- _Given problem a_
Reproduce the full text on motivation in NFL games word for word.
## begin Document text
Even before I worked in the front office of the Oakland Raiders, I had developed an appreciation for the role motivation plays in the outcome of a National Football League game. Then, during those four seasons with the Raiders, I got to see first hand why this is so.
If the players on a team were just as excited as their fans tailgating in the parking lot every week before a home game, the motivation would not play as important of a role as it does. But, you have to know that while the fans can get pumped up for rooting on their home team, those players were going about their business all week in preparation for that game, and in some weeks they just weren’t as into their job as in others.
I suspect that many of the fans that get pumped on game day may not have had a high level of enthusiasm all week for the job they perform to make a living. Sometimes, a person’s work will have extra significance in preparation for a big event, while much of a person’s work life is marked by a routine that can often become mundane.
I know this is sacrilegious to enthusiastic fans, but those players simply have a job, and sometimes it takes second place to difficult situations at home, or the same challenges we all face negotiating everyday life.
## end Document text
## begin Dataset excerpts
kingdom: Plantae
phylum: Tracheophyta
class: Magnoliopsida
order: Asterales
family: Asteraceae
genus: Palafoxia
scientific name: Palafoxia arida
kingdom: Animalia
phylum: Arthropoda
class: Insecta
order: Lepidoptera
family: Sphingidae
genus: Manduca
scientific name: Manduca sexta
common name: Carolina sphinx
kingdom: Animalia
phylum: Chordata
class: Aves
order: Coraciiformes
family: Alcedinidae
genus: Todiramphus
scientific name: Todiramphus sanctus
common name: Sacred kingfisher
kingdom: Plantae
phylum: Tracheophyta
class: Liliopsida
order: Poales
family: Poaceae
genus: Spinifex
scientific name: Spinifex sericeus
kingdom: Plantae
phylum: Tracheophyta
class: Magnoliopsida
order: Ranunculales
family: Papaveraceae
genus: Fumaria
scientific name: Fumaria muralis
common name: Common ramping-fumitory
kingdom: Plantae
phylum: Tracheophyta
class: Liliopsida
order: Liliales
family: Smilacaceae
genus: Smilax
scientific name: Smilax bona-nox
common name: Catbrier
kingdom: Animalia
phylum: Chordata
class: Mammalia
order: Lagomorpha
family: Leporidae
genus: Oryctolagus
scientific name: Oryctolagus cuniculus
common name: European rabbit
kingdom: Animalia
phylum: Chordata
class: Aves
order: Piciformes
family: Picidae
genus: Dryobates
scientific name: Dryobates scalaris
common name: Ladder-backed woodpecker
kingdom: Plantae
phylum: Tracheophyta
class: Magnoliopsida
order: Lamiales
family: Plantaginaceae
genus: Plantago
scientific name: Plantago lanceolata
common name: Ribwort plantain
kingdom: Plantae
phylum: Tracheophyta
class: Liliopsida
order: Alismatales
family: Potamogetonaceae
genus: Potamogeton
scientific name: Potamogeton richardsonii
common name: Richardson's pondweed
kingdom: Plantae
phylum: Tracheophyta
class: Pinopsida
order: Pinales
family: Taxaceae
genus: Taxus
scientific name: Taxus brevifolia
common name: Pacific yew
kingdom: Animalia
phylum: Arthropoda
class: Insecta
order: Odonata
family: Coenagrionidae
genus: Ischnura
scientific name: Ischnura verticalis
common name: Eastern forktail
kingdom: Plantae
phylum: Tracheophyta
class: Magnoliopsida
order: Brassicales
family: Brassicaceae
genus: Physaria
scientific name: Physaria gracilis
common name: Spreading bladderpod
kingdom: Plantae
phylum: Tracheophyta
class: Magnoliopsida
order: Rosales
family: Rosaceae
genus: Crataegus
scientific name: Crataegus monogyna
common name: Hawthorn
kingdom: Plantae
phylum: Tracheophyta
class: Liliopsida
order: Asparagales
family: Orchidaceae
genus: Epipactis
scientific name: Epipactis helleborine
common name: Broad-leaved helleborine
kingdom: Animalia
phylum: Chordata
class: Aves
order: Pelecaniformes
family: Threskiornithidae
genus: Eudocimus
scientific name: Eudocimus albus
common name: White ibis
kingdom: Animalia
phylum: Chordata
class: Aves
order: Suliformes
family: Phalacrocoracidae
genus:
## end Dataset excerpts
- _Given problem b_
Transcribe the entries from the line holding "order: Odonata" through the line holding "common name: Spreading bladderpod", including both of those lines.

- _Task response a_
Even before I worked in the front office of the Oakland Raiders, I had developed an appreciation for the role motivation plays in the outcome of a National Football League game. Then, during those four seasons with the Raiders, I got to see first hand why this is so.
If the players on a team were just as excited as their fans tailgating in the parking lot every week before a home game, the motivation would not play as important of a role as it does. But, you have to know that while the fans can get pumped up for rooting on their home team, those players were going about their business all week in preparation for that game, and in some weeks they just weren’t as into their job as in others.
I suspect that many of the fans that get pumped on game day may not have had a high level of enthusiasm all week for the job they perform to make a living. Sometimes, a person’s work will have extra significance in preparation for a big event, while much of a person’s work life is marked by a routine that can often become mundane.
I know this is sacrilegious to enthusiastic fans, but those players simply have a job, and sometimes it takes second place to difficult situations at home, or the same challenges we all face negotiating everyday life.

- _Task response b_
order: Odonata
family: Coenagrionidae
genus: Ischnura
scientific name: Ischnura verticalis
common name: Eastern forktail
kingdom: Plantae
phylum: Tracheophyta
class: Magnoliopsida
order: Brassicales
family: Brassicaceae
genus: Physaria
scientific name: Physaria gracilis
common name: Spreading bladderpod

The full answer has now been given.